Every course we go to, I do a SWOT analysis of strengths, weaknesses, opportunities and threats. Is it going to be a week when we can attack or one of being patient? Where is the right place to miss a shot? And, of course, charting the greens is a big part of the job.
Brittany is outwardly laid back but extremely competitive. She's hard on herself and has that perfectionist tendency. She wants the right answer at the right time. But she also has tremendous perspective. Some players out here, when they're playing great, they're your best friend, they're polite, they're great, but the minute things turn, it's "Oh, lord, look out." Brittany doesn't take it out on the volunteers or her parents. We might go back and forth, but that's a safe place. I have a ton of respect for the outlook she has.
The importance of my role
I critique myself after every round, about what I could have done better to help my player. I've done two bad yardages in my career. One really didn't have an effect -- we made par and it was fine -- but the other was very important. I was working for Alena Sharp in the 2011 U.S. Women's Open at the Broadmoor in Colorado. We came back to a par 3 in the morning after a weather suspension the previous day. They had moved the tee and I didn't notice. She hits a shot, she's posing, it's right at the pin. And it flies over the green. She ended up missing the cut by one or two. That kind of stuff can't happen, and I implemented a checklist so it never would again.
I firmly believe every player should caddie at some point because it will change your perspective. You become more objective. You start thinking in terms of probabilities not possibilities. As a player, you might see a small gap in the trees and want to hit it right through there. Yeah, you could, but it's probably not going to work out well.
How caddies get paid
Players have different financial arrangements with their caddies. Some do an annual salary. Most do a weekly wage -- $1,200 to $1,500 -- plus a percentage of winnings that ranges from 10 percent across to the board, to 10 percent for a win, 7 percent for a top-10 finish, 5 percent for making the cut but finishing outside the top 10. Everybody's different. If you're working for a really good golfer, though, you can make some money and have a great time, see the world and meet lots of new people.
Life on the road
I travel with two fellow female caddies, Audrey Gerdes and Mardi Lunn. I'm big on renting houses because it feels more like home and you can have people over. It takes an effort, but we do it about three-quarters of the time. I enjoy cooking, and I'm known for my pizzas. We have a pizza night almost every week. I've done up to 12 in a night.
Traveling around the United States isn't that big a deal, but on the LPGA we make some long trips -- to Australia and Asia in particular. Those trips, between flights and layovers, are 40-plus hours. Sitting in coach on an 18-hour flight from JFK to Singapore is when I'm glad I'm only 5-foot-4½. I'm not a great plane sleeper, but as soon as I board, I try to get acclimated to the time zone where we're going.
Brittany played 27 events in 2015, so it's a little more than six months of travel. Certainly you miss some things being gone so much. You want to have a relationship and the person thinks it's so neat what you do until you're gone for five or six weeks straight. I get asked a lot, mostly by my family, how long I'm going to do this, but I really love it. I find it intoxicating. When you watch somebody reach a potential, or do something they didn't think they could do, and you somehow contributed to that, it's fulfilling. Some of my friends wake up on Monday and dread going to their job. I've never done that. I work very hard, but I almost feel like I'm on vacation.

* * * *

Reproduce word for word the caddie's account from "Life on the" to "where we're going.".

(Dataset items)
* * * *

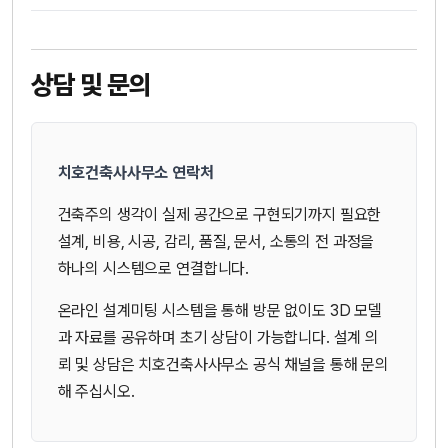
상담 및 문의
치호건축사사무소 연락처
건축주의 생각이 실제 공간으로 구현되기까지 필요한
설계, 비용, 시공, 감리, 품질, 문서, 소통의 전 과정을
하나의 시스템으로 연결합니다.
온라인 설계미팅 시스템을 통해 방문 없이도 3D 모델
과 자료를 공유하며 초기 상담이 가능합니다. 설계 의
뢰 및 상담은 치호건축사사무소 공식 채널을 통해 문의
해 주십시오.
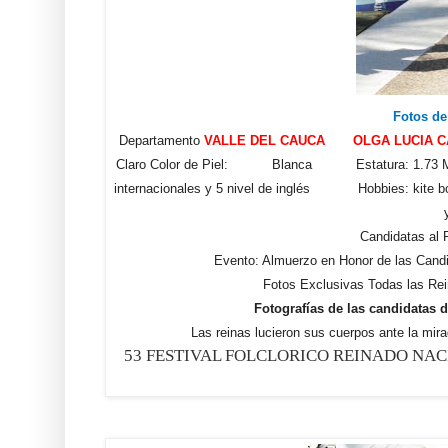
Fotos de
Departamento
VALLE DEL CAUCA OLGA LUCIA C
Claro Color de Piel: Blanca Estatura: 1.73 Med
internacionales y 5 nivel de inglés Hobbies: kite b
Candidatas al
Evento: Almuerzo en Honor de las Cand
Fotos Exclusivas Todas las Rei
Fotografías de las candidatas 
Las reinas lucieron sus cuerpos ante la mir
53 FESTIVAL FOLCLORICO REINADO NA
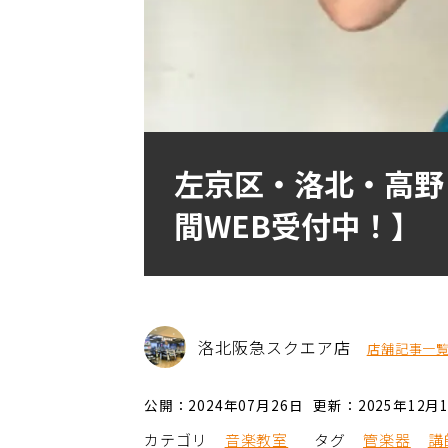
左京区・洛北・高野
間WEB受付中！】
洛北阪急スクエア店
店舗記事一
公開：2024年07月26日
更新：2025年12月
カテゴリ
音楽教室
タグ
管楽器
講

* * * *

*The answer*:
Life on the road
I travel with two fellow female caddies, Audrey Gerdes and Mardi Lunn. I'm big on renting houses because it feels more like home and you can have people over. It takes an effort, but we do it about three-quarters of the time. I enjoy cooking, and I'm known for my pizzas. We have a pizza night almost every week. I've done up to 12 in a night.
Traveling around the United States isn't that big a deal, but on the LPGA we make some long trips -- to Australia and Asia in particular. Those trips, between flights and layovers, are 40-plus hours. Sitting in coach on an 18-hour flight from JFK to Singapore is when I'm glad I'm only 5-foot-4½. I'm not a great plane sleeper, but as soon as I board, I try to get acclimated to the time zone where we're going.